Human pose images with coordinates
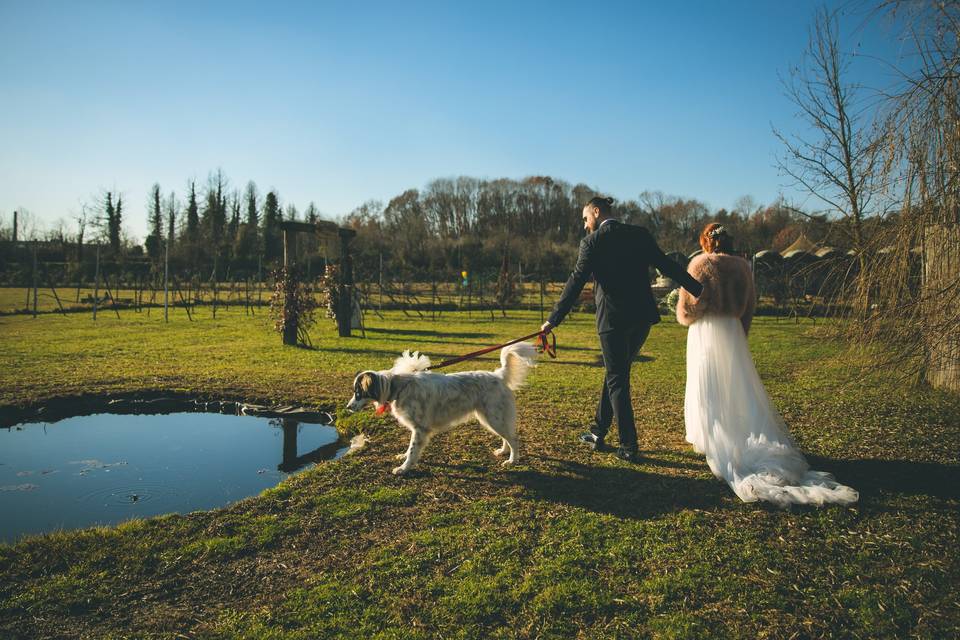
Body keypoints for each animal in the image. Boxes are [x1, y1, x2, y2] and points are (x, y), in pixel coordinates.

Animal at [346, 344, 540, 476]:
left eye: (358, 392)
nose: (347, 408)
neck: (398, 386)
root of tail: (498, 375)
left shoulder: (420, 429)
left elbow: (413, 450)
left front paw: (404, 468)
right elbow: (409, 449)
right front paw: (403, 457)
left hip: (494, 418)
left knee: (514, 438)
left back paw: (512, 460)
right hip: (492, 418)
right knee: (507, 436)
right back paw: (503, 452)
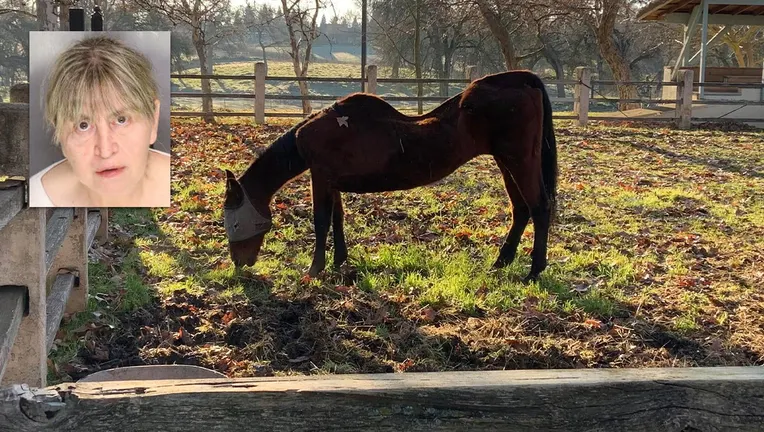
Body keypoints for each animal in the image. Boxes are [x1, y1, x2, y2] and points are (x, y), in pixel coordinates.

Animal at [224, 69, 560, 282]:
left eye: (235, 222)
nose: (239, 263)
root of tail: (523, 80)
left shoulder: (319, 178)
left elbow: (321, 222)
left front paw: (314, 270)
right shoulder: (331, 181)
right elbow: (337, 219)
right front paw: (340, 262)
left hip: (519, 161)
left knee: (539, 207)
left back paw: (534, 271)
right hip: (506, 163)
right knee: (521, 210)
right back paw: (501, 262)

* * *

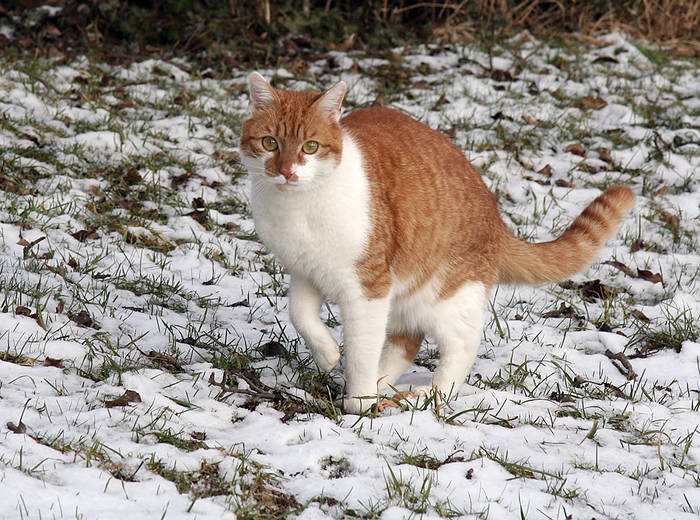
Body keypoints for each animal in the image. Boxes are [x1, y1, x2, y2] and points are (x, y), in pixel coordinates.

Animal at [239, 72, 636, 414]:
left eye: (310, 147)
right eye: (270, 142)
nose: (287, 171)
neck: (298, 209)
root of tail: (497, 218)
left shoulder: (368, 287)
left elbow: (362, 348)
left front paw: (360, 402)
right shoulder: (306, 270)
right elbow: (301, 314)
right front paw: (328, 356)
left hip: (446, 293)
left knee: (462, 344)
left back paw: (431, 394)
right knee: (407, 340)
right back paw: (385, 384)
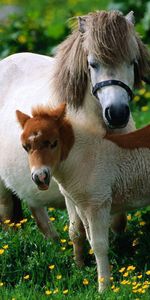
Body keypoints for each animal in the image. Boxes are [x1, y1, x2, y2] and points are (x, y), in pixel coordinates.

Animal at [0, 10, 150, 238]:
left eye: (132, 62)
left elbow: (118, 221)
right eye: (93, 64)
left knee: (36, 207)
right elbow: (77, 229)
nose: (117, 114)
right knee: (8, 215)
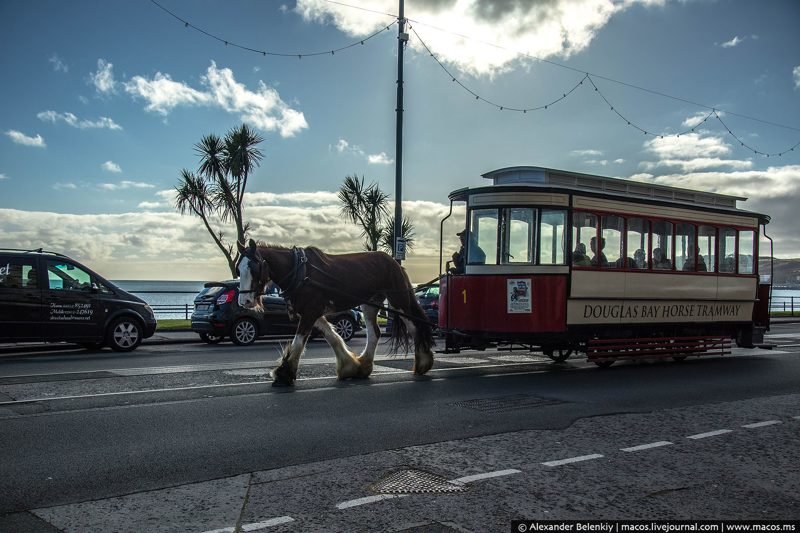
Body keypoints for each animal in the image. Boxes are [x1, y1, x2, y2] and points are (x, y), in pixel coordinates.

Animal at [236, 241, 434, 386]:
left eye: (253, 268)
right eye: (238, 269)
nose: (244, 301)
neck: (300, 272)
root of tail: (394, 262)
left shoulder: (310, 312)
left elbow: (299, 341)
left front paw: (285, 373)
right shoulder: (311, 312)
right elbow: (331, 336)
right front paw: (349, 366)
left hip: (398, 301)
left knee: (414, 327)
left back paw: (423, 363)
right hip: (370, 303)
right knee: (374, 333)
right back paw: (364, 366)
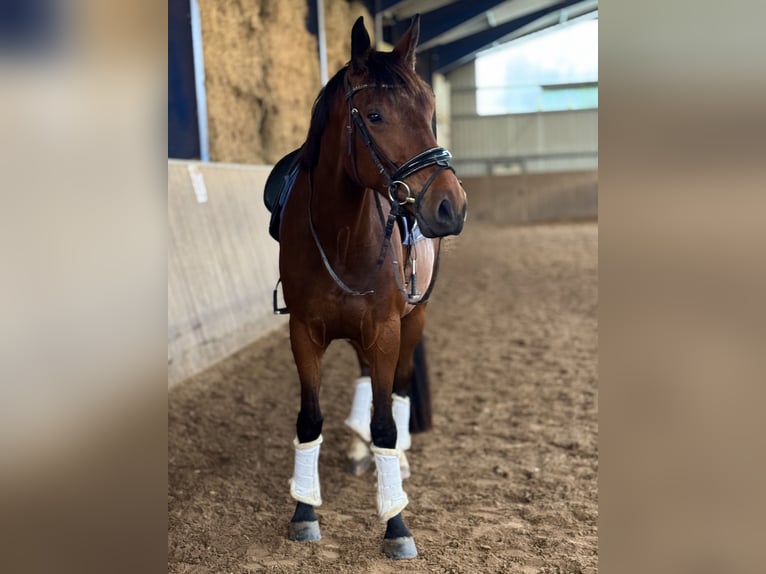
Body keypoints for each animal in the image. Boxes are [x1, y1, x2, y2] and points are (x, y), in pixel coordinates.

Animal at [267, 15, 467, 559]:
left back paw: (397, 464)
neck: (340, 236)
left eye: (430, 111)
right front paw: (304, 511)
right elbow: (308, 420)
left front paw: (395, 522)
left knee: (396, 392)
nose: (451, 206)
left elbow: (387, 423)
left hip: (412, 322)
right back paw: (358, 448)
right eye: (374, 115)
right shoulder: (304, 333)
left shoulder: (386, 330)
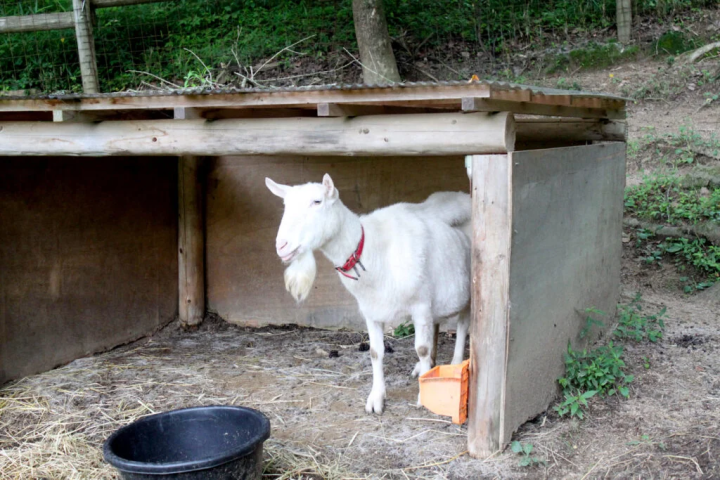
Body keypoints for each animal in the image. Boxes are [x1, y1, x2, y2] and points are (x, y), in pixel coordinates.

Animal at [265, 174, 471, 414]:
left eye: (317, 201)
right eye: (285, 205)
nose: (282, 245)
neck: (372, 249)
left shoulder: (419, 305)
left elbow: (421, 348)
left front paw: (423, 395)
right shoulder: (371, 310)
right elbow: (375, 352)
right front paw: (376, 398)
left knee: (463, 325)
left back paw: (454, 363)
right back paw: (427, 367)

§ Work task:
Starting at the line above that has "left elbow: (299, 341)" and ending at the line that has "left shoulder: (386, 330)", copy each line exactly, leaving the pictures out and adding nothing.

§ Written reply:
left elbow: (299, 341)
left front paw: (285, 373)
right shoulder: (311, 312)
right elbow: (331, 336)
right front paw: (349, 366)
left hip: (398, 301)
left knee: (414, 327)
left back paw: (423, 363)
right hip: (370, 303)
right knee: (374, 333)
right back paw: (364, 366)
Body keypoints for each animal in the image. Boxes are [x1, y1, x2, y2] and points are (x, y), in pixel coordinates.

Animal at [267, 15, 467, 559]:
left back paw: (397, 464)
neck: (340, 236)
left eye: (430, 111)
right front paw: (304, 511)
right elbow: (308, 420)
left front paw: (395, 522)
left knee: (396, 392)
nose: (451, 206)
left elbow: (387, 423)
left hip: (412, 322)
right back paw: (358, 448)
right eye: (374, 115)
right shoulder: (304, 333)
left shoulder: (386, 330)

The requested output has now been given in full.